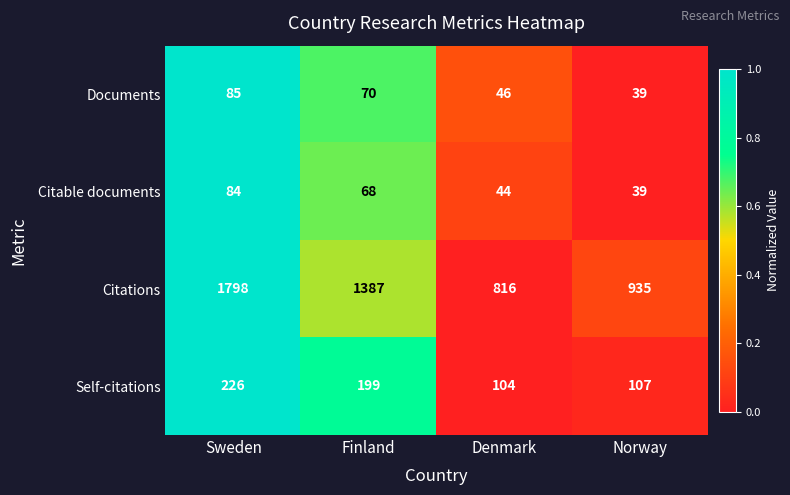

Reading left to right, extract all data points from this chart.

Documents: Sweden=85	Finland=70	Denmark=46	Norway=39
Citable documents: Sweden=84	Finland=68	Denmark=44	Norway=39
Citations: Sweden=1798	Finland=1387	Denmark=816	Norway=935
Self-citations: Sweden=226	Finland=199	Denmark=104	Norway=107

━━━━━━━━━━━━━━━━━━━━

● **Brief**
Rewrite all of the material above with every instance of "chart" swapped for "graph", keeping everything else the same and leaving out the pictures.

● **Written solution**
Reading left to right, extract all data points from this graph.

Documents: Sweden=85	Finland=70	Denmark=46	Norway=39
Citable documents: Sweden=84	Finland=68	Denmark=44	Norway=39
Citations: Sweden=1798	Finland=1387	Denmark=816	Norway=935
Self-citations: Sweden=226	Finland=199	Denmark=104	Norway=107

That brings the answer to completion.